Would you trust the government with your cell phone number? The residents of Ravali County in the United States certainly do not. Authorities in the area have found that out the hard way after attempting to persuade citizens to give their cell phone numbers to government officials. This is in order to be able to receive notifications of emergencies in a form of ‘reverse 911’ scheme, only to find the great majority of people do not trust them enough to give them their phone number.
“Only about two hundred and fifty out of forty thousand residents have signed up,” says Dispatch Director Joanna Hamilton. With more and more people turning to cell phones rather than landlines, officials says that having cell phone numbers on record in order to send notifications of emergencies is essential, a point proven by the Tin Cup fire in 2007. “We had a couple of bad years trying to notify people of forest fires,” Hamilton points out. “With the ‘reverse 911’ capability, we can alert people to fires, floods or other disasters, but only if we can reach them.”

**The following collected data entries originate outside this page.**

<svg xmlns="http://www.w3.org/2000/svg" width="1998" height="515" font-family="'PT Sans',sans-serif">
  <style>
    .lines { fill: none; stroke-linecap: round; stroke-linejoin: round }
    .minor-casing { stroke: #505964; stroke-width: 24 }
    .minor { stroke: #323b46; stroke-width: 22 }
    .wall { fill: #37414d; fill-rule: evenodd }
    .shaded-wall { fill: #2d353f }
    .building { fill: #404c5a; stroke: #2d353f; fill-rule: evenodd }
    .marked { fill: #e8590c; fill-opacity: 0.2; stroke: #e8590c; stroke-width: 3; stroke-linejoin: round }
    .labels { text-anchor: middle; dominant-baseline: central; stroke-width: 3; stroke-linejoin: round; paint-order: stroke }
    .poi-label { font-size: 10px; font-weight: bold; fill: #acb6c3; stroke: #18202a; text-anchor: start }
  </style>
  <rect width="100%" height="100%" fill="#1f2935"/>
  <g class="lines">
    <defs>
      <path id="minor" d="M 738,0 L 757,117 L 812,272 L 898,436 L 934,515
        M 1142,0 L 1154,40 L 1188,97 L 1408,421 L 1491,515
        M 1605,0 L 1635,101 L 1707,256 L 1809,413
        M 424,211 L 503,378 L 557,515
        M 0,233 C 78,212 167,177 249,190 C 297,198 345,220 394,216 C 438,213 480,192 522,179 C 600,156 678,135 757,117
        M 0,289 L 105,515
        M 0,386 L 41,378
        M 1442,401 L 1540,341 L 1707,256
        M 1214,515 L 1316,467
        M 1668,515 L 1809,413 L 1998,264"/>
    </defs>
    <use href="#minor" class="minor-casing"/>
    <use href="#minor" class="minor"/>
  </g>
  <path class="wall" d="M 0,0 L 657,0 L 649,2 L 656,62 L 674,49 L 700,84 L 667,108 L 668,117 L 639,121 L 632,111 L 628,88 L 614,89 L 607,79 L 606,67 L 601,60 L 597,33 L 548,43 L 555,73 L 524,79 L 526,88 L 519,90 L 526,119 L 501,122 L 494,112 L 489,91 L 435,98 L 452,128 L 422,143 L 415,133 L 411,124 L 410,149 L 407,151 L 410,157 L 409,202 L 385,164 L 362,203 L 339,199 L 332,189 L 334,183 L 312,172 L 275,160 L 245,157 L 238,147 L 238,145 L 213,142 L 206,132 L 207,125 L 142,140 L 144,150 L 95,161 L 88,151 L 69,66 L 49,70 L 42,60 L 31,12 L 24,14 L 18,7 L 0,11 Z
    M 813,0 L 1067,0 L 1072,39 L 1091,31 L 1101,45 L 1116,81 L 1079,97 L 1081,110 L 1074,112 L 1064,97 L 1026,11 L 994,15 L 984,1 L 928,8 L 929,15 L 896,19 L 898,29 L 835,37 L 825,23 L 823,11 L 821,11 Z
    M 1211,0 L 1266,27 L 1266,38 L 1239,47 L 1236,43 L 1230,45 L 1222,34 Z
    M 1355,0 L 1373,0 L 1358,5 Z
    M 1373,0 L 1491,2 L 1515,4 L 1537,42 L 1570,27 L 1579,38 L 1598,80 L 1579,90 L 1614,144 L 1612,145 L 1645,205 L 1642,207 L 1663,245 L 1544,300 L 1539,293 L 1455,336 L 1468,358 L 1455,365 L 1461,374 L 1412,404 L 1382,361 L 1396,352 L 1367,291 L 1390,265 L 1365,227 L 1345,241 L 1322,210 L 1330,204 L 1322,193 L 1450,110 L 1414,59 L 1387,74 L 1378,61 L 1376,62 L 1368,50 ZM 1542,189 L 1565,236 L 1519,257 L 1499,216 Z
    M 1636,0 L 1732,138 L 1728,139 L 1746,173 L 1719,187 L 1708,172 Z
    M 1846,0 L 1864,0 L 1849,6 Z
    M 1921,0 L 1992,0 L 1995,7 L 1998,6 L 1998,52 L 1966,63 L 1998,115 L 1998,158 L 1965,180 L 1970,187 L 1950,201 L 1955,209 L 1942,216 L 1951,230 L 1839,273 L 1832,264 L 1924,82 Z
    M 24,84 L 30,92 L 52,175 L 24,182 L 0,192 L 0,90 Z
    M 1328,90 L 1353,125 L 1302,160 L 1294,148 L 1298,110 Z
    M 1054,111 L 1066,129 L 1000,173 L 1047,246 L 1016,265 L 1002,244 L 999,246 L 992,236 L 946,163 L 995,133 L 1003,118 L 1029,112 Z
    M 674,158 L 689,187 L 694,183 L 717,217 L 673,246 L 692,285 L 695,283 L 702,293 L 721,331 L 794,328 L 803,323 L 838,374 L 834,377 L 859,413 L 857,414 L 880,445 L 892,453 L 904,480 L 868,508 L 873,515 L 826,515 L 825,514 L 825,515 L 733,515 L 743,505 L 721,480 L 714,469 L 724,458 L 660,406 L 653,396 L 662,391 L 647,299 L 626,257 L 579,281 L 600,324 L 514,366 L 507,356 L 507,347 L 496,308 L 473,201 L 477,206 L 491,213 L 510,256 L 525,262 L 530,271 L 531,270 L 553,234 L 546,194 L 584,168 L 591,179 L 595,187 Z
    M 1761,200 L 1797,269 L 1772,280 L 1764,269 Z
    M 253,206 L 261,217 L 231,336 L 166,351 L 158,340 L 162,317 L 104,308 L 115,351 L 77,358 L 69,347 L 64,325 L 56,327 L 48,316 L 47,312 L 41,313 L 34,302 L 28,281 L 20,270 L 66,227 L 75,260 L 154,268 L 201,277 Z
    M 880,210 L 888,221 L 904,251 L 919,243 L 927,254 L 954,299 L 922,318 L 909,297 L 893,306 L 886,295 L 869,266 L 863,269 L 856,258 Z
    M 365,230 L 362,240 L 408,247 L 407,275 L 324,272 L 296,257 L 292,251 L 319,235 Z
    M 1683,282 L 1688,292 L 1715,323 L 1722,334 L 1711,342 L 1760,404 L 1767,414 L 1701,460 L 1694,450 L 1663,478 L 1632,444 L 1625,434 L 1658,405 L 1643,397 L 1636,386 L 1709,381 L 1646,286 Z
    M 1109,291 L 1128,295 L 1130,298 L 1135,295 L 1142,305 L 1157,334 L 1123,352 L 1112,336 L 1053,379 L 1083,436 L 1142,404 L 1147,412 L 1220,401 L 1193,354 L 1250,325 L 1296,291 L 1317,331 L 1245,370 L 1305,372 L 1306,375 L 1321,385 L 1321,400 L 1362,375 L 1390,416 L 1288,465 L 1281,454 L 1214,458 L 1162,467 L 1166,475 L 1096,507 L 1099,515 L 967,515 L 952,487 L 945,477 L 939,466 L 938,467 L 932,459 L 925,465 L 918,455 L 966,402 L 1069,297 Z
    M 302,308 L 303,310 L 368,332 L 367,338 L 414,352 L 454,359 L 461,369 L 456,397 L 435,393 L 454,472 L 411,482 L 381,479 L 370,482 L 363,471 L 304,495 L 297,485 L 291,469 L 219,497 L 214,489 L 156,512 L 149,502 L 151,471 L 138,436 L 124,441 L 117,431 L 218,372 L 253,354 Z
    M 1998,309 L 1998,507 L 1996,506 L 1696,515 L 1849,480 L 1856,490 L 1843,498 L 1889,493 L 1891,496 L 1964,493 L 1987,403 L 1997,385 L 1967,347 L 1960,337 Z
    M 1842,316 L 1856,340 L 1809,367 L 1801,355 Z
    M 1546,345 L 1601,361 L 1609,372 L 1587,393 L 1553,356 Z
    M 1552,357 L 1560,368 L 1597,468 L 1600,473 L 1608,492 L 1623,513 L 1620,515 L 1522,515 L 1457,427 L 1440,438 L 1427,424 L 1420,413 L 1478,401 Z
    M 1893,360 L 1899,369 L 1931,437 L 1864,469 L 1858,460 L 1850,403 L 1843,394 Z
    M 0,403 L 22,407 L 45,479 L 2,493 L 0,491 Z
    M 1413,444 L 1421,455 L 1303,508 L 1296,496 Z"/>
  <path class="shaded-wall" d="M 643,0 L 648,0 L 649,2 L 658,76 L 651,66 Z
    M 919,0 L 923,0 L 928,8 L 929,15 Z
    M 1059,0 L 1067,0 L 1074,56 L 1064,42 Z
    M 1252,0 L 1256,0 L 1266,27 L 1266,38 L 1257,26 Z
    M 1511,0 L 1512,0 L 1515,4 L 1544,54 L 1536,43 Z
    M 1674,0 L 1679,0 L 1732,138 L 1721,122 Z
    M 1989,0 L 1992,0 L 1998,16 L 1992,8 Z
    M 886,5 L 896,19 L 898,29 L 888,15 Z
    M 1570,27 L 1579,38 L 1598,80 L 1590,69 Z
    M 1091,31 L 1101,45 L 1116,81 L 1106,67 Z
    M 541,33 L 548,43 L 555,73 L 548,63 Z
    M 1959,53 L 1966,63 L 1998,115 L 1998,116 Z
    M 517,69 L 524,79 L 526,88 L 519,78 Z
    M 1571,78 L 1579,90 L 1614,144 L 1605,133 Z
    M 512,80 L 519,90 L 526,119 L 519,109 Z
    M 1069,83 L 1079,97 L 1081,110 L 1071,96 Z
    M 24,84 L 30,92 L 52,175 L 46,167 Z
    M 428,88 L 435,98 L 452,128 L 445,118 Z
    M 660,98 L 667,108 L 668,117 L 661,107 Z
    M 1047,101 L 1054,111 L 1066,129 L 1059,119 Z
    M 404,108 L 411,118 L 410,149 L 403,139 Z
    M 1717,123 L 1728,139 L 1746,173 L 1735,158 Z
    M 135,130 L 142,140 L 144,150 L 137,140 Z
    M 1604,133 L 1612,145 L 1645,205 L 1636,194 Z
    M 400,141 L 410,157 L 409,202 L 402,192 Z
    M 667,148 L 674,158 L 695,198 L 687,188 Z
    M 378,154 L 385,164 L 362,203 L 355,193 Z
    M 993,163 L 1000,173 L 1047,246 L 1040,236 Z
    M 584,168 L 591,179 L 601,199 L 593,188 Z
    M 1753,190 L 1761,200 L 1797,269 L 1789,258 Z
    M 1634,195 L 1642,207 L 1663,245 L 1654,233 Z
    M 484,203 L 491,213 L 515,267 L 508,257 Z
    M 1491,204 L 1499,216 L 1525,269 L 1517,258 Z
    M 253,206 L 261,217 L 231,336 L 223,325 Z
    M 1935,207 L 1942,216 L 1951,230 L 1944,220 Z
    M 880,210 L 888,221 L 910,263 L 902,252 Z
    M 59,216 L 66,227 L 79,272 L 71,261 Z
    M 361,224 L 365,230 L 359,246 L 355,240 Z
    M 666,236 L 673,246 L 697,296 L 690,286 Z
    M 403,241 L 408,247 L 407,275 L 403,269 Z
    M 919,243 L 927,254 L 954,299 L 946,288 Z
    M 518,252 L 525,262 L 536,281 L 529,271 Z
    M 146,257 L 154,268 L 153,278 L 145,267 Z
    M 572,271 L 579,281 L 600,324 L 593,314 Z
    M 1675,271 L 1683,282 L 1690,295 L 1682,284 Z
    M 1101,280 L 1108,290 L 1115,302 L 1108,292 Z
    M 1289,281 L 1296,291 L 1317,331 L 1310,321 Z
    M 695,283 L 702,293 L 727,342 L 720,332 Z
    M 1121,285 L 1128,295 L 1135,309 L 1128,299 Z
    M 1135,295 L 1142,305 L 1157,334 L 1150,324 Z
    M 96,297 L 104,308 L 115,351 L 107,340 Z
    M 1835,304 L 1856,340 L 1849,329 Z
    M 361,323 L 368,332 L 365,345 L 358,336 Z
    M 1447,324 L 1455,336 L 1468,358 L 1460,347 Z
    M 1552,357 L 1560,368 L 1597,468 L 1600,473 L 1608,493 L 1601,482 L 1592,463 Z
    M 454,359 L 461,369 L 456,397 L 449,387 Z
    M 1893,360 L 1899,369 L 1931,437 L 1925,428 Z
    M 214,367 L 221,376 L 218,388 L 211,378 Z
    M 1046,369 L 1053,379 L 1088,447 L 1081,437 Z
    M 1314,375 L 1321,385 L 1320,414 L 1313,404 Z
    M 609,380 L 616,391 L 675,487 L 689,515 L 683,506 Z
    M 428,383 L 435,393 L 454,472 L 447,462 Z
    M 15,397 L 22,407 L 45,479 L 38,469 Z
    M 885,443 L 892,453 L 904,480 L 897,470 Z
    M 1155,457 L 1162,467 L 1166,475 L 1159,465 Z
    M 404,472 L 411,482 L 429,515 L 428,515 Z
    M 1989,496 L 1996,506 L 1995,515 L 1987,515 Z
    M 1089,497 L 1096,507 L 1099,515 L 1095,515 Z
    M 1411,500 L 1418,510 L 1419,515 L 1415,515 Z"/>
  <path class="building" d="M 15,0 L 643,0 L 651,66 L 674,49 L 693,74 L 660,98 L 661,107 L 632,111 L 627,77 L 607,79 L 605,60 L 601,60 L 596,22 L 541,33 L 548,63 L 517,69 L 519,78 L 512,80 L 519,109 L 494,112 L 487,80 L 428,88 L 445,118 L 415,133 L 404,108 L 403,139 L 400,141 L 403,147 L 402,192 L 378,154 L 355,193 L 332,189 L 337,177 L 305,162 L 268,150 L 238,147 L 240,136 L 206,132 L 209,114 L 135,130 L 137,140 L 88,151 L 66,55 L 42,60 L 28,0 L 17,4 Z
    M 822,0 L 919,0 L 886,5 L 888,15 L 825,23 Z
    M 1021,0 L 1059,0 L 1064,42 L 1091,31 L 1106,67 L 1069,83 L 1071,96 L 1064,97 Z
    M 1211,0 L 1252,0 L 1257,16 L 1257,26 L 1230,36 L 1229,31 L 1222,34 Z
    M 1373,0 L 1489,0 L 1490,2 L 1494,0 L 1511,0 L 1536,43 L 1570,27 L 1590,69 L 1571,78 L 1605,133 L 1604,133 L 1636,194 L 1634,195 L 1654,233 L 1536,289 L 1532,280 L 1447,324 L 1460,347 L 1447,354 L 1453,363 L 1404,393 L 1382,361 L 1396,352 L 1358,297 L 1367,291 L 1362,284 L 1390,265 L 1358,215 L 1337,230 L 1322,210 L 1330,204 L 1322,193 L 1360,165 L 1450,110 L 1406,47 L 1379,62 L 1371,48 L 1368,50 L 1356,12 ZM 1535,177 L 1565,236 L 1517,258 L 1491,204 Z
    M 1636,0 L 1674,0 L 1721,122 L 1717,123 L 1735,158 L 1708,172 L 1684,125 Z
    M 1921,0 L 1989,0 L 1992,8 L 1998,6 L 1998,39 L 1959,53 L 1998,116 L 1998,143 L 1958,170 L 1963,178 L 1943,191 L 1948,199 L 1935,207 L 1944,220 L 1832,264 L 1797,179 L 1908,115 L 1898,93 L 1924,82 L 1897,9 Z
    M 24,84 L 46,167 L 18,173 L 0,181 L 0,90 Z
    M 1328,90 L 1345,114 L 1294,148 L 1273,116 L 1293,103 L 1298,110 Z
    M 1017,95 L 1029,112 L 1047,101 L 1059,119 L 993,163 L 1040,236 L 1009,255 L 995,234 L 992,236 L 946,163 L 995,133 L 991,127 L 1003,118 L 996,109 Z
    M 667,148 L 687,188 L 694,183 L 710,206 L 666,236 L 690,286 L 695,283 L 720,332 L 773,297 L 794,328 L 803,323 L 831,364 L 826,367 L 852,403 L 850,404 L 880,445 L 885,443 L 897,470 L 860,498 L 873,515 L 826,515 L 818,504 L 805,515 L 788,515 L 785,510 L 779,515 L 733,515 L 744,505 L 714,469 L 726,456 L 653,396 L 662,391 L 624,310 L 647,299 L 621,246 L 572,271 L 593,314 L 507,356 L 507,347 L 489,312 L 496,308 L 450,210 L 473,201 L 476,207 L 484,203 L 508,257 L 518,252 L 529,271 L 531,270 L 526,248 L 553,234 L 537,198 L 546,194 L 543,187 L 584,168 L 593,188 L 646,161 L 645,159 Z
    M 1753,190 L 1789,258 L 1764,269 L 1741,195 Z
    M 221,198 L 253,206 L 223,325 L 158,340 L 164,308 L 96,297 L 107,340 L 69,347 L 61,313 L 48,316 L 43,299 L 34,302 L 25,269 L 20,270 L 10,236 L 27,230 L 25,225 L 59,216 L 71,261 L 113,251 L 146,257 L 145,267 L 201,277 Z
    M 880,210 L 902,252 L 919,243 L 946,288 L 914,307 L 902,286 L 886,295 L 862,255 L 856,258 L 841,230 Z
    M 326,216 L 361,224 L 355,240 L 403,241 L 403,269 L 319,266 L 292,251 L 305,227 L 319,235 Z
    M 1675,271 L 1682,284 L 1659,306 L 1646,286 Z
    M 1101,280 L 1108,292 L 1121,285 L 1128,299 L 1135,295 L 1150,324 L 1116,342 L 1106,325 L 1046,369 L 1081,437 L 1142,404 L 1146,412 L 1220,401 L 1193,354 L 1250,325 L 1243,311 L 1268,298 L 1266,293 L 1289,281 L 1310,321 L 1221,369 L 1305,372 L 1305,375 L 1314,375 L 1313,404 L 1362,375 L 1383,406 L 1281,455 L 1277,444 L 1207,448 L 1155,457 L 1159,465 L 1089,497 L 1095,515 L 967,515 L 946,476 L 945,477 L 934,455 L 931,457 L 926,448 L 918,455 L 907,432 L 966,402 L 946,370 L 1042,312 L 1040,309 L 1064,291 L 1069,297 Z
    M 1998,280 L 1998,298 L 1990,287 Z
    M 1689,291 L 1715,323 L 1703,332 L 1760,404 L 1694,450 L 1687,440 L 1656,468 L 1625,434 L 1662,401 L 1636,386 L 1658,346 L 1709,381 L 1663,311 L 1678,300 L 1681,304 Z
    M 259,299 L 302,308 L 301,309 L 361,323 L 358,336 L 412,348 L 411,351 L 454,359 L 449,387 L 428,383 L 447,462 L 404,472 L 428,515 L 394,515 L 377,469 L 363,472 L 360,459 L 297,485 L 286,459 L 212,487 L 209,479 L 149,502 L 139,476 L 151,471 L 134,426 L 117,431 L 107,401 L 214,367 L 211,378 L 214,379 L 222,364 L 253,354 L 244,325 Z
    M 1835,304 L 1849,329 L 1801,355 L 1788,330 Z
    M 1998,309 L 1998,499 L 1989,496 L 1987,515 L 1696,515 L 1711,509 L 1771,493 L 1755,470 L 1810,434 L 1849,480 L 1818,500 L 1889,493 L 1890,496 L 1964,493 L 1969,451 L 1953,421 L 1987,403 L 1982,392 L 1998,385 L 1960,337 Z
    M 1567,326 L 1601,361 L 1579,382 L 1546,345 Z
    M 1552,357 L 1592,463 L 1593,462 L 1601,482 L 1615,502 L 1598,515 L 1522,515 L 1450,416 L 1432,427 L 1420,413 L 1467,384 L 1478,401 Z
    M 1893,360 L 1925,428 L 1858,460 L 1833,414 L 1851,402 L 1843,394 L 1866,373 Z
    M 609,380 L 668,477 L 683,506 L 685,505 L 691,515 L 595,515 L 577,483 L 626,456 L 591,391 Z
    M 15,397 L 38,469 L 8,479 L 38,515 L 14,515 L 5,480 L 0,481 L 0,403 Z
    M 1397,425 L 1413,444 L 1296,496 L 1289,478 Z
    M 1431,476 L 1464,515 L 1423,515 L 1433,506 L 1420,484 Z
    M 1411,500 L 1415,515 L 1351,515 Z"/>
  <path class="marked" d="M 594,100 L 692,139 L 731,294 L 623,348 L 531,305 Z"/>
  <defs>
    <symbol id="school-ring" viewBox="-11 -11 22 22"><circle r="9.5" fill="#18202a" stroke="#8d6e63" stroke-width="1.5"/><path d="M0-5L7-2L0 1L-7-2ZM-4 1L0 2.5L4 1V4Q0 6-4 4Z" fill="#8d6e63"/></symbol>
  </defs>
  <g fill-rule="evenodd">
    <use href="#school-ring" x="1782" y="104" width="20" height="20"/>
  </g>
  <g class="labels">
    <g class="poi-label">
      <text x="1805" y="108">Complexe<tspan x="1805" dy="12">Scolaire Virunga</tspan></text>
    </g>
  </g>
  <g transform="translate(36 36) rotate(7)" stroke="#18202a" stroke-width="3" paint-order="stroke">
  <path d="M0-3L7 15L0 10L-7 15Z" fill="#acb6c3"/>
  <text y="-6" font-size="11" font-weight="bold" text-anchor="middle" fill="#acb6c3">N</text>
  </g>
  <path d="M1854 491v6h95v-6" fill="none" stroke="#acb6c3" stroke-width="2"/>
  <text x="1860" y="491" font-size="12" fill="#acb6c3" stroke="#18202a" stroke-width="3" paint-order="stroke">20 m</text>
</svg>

Noble as their intentions may be, however, residents do not appear to be buying it. Distrust of government and fears that handing over their cell phone number will result in an endless stream of marketing calls is seeing most in the area refuse to sign up, despite assurances that those fears are unfounded. “I know a lot of people are scared, with emails being hacked and identity theft,” says program coordinator Charlene Stevens, “but what I’d tell them is this is a basic thing that could save your life or property.”